> **RECORD EXCERPTS**:
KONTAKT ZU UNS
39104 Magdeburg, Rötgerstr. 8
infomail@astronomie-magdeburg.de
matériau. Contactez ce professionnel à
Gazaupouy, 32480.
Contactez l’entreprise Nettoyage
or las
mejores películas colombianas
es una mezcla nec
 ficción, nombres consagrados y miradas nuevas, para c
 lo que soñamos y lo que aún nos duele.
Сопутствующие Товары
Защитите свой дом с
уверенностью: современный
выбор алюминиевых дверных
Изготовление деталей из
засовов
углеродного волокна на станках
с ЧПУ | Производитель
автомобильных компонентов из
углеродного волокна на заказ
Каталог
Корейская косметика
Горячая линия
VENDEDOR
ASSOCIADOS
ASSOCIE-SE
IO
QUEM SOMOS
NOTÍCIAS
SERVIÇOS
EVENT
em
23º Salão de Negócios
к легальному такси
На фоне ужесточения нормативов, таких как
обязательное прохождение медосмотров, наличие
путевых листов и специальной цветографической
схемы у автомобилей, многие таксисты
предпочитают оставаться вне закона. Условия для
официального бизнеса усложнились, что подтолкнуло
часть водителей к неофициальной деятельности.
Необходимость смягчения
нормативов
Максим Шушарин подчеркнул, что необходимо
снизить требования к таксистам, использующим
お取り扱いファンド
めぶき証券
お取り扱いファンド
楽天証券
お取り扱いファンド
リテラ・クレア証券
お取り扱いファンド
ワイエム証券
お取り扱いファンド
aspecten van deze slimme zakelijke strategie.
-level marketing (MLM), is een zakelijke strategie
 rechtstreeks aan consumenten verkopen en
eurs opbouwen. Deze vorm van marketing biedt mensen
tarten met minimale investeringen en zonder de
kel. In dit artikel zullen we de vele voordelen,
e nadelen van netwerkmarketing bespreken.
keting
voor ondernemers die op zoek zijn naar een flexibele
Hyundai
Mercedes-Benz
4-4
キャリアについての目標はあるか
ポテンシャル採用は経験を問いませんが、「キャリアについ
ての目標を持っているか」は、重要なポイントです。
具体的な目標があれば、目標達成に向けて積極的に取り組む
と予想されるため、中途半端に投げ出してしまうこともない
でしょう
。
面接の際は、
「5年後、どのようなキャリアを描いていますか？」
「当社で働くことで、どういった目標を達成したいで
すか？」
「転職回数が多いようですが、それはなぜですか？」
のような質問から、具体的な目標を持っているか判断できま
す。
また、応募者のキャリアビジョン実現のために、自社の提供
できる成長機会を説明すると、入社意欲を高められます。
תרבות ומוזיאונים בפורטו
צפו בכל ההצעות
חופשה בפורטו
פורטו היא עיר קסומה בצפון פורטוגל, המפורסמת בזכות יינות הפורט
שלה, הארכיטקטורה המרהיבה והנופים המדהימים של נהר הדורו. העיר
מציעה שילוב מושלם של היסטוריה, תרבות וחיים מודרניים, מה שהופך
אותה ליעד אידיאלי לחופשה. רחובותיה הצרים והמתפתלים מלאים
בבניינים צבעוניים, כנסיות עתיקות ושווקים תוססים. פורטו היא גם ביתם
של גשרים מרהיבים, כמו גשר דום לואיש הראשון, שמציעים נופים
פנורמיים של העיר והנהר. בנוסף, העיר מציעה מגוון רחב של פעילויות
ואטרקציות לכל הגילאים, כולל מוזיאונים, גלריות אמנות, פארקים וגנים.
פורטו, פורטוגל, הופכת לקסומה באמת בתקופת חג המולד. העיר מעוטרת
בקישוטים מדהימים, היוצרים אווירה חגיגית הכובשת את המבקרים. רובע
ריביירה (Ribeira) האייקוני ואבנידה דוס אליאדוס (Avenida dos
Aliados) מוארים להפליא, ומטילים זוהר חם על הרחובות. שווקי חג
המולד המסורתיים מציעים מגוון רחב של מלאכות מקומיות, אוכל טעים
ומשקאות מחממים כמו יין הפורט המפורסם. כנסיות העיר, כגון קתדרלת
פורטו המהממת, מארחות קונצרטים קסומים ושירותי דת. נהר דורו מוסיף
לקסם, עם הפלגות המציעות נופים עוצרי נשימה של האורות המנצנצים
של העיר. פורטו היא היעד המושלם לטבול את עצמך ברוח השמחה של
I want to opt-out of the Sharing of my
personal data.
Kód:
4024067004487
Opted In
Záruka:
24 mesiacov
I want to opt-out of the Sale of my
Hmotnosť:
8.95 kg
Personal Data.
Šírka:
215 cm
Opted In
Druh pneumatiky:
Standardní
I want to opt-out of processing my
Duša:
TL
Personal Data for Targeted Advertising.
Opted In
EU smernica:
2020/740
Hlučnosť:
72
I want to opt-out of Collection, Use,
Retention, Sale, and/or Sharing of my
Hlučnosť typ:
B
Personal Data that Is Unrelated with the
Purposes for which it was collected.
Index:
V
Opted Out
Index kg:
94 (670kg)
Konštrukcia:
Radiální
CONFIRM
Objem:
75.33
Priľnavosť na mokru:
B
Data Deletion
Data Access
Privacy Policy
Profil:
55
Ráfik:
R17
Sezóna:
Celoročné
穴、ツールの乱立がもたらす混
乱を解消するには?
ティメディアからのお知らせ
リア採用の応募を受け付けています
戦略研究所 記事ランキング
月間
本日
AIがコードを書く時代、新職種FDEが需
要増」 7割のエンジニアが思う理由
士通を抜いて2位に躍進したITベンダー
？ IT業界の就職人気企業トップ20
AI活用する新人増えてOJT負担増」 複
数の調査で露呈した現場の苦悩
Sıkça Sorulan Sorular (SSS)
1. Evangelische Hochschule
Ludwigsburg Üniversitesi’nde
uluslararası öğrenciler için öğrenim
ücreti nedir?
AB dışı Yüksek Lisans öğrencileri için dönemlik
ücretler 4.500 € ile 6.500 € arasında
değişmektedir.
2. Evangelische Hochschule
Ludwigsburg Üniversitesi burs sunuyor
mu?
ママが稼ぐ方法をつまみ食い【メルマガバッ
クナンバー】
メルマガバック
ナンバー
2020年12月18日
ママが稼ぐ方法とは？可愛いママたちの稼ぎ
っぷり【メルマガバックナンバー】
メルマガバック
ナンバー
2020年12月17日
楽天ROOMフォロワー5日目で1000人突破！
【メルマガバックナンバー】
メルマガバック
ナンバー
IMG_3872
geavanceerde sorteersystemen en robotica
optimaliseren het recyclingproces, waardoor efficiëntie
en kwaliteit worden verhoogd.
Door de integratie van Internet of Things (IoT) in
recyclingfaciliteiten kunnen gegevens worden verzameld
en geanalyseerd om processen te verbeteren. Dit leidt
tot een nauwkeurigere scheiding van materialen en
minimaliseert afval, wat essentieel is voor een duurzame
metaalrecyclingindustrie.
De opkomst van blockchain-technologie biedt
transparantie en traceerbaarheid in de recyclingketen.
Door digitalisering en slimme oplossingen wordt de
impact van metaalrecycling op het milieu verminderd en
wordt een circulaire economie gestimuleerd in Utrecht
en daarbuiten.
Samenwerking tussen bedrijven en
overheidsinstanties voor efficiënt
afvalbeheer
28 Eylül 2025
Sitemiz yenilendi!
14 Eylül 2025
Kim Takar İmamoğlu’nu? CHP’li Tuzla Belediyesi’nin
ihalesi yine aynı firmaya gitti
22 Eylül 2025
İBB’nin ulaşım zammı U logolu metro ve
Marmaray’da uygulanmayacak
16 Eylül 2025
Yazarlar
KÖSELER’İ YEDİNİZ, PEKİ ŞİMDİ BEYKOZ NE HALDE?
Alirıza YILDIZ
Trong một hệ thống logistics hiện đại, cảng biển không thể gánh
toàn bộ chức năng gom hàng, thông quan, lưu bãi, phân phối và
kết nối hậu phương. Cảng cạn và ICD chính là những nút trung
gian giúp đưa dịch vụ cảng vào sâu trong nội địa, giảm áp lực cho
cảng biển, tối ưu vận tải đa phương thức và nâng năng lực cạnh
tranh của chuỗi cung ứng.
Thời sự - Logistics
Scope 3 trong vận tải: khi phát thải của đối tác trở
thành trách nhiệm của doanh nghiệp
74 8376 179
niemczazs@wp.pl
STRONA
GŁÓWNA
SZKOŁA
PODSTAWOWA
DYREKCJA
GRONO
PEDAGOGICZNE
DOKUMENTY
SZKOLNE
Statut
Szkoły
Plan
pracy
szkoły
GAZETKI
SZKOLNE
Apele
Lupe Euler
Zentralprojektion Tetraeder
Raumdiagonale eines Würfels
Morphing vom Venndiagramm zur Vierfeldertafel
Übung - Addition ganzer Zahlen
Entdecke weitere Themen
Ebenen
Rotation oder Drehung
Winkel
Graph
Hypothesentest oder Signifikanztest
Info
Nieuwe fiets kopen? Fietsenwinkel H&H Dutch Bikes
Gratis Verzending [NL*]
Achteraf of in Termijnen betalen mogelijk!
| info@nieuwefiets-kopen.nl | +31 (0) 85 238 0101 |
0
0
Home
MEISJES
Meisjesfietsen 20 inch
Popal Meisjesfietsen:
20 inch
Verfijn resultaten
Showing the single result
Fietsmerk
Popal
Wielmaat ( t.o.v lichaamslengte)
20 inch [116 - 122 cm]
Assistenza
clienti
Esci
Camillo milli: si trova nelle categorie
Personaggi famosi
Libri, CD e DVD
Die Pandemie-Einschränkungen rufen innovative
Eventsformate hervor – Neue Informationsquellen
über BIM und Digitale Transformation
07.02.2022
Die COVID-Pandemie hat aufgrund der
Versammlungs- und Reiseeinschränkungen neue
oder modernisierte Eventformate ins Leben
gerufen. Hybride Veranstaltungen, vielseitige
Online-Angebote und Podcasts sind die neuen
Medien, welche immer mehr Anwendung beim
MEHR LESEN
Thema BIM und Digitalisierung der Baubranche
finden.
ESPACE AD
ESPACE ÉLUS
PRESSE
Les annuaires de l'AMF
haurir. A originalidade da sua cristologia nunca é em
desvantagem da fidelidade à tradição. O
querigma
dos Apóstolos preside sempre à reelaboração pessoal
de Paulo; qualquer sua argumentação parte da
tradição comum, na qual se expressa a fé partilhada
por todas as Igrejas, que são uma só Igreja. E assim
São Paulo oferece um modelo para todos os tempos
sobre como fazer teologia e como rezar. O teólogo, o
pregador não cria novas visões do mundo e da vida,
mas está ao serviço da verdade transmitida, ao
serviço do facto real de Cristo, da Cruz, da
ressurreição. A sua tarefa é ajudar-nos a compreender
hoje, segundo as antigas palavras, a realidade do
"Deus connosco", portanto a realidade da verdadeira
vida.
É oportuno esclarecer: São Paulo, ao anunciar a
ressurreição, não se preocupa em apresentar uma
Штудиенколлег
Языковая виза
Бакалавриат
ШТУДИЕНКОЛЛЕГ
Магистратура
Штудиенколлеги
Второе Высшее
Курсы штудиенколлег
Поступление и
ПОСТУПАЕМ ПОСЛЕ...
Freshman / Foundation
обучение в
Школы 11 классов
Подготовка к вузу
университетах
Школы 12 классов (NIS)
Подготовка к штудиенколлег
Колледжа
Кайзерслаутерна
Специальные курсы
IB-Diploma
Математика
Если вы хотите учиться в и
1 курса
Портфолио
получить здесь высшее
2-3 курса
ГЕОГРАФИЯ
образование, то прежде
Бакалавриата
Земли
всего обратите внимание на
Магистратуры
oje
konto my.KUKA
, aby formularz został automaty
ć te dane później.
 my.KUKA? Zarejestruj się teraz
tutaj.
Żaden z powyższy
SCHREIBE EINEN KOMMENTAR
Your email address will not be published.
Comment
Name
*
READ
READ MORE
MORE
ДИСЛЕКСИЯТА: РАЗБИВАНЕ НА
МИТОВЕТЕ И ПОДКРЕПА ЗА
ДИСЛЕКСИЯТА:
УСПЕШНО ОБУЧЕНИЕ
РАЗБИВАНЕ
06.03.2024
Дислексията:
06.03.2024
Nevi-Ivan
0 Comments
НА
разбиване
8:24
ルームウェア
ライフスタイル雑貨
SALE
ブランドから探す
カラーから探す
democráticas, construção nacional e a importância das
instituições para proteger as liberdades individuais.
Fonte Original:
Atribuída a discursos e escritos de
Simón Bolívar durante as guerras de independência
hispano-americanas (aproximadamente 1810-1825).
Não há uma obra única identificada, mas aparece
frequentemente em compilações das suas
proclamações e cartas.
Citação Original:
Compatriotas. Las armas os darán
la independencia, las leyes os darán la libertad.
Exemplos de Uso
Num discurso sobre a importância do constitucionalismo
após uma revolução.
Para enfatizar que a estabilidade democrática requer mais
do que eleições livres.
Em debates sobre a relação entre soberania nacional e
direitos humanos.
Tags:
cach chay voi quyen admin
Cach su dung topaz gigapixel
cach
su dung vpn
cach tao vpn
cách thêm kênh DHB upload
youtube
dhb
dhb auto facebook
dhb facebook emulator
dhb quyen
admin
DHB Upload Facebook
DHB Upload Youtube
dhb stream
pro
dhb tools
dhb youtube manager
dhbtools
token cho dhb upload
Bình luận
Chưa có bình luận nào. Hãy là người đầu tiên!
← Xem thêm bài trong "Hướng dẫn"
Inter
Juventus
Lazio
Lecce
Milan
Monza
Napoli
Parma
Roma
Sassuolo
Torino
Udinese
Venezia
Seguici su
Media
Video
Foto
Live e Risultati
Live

> **WHAT NEEDS TO BE DONE**:
When you reach the line holding "24 mesiacov" in the records above, begin reproducing exactly, stop after the line holding "KÖSELER’İ YEDİNİZ, PEKİ", and output nothing else.

> **EXPECTED ANSWER**:
24 mesiacov
I want to opt-out of the Sale of my
Hmotnosť:
8.95 kg
Personal Data.
Šírka:
215 cm
Opted In
Druh pneumatiky:
Standardní
I want to opt-out of processing my
Duša:
TL
Personal Data for Targeted Advertising.
Opted In
EU smernica:
2020/740
Hlučnosť:
72
I want to opt-out of Collection, Use,
Retention, Sale, and/or Sharing of my
Hlučnosť typ:
B
Personal Data that Is Unrelated with the
Purposes for which it was collected.
Index:
V
Opted Out
Index kg:
94 (670kg)
Konštrukcia:
Radiální
CONFIRM
Objem:
75.33
Priľnavosť na mokru:
B
Data Deletion
Data Access
Privacy Policy
Profil:
55
Ráfik:
R17
Sezóna:
Celoročné
穴、ツールの乱立がもたらす混
乱を解消するには?
ティメディアからのお知らせ
リア採用の応募を受け付けています
戦略研究所 記事ランキング
月間
本日
AIがコードを書く時代、新職種FDEが需
要増」 7割のエンジニアが思う理由
士通を抜いて2位に躍進したITベンダー
？ IT業界の就職人気企業トップ20
AI活用する新人増えてOJT負担増」 複
数の調査で露呈した現場の苦悩
Sıkça Sorulan Sorular (SSS)
1. Evangelische Hochschule
Ludwigsburg Üniversitesi’nde
uluslararası öğrenciler için öğrenim
ücreti nedir?
AB dışı Yüksek Lisans öğrencileri için dönemlik
ücretler 4.500 € ile 6.500 € arasında
değişmektedir.
2. Evangelische Hochschule
Ludwigsburg Üniversitesi burs sunuyor
mu?
ママが稼ぐ方法をつまみ食い【メルマガバッ
クナンバー】
メルマガバック
ナンバー
2020年12月18日
ママが稼ぐ方法とは？可愛いママたちの稼ぎ
っぷり【メルマガバックナンバー】
メルマガバック
ナンバー
2020年12月17日
楽天ROOMフォロワー5日目で1000人突破！
【メルマガバックナンバー】
メルマガバック
ナンバー
IMG_3872
geavanceerde sorteersystemen en robotica
optimaliseren het recyclingproces, waardoor efficiëntie
en kwaliteit worden verhoogd.
Door de integratie van Internet of Things (IoT) in
recyclingfaciliteiten kunnen gegevens worden verzameld
en geanalyseerd om processen te verbeteren. Dit leidt
tot een nauwkeurigere scheiding van materialen en
minimaliseert afval, wat essentieel is voor een duurzame
metaalrecyclingindustrie.
De opkomst van blockchain-technologie biedt
transparantie en traceerbaarheid in de recyclingketen.
Door digitalisering en slimme oplossingen wordt de
impact van metaalrecycling op het milieu verminderd en
wordt een circulaire economie gestimuleerd in Utrecht
en daarbuiten.
Samenwerking tussen bedrijven en
overheidsinstanties voor efficiënt
afvalbeheer
28 Eylül 2025
Sitemiz yenilendi!
14 Eylül 2025
Kim Takar İmamoğlu’nu? CHP’li Tuzla Belediyesi’nin
ihalesi yine aynı firmaya gitti
22 Eylül 2025
İBB’nin ulaşım zammı U logolu metro ve
Marmaray’da uygulanmayacak
16 Eylül 2025
Yazarlar
KÖSELER’İ YEDİNİZ, PEKİ ŞİMDİ BEYKOZ NE HALDE?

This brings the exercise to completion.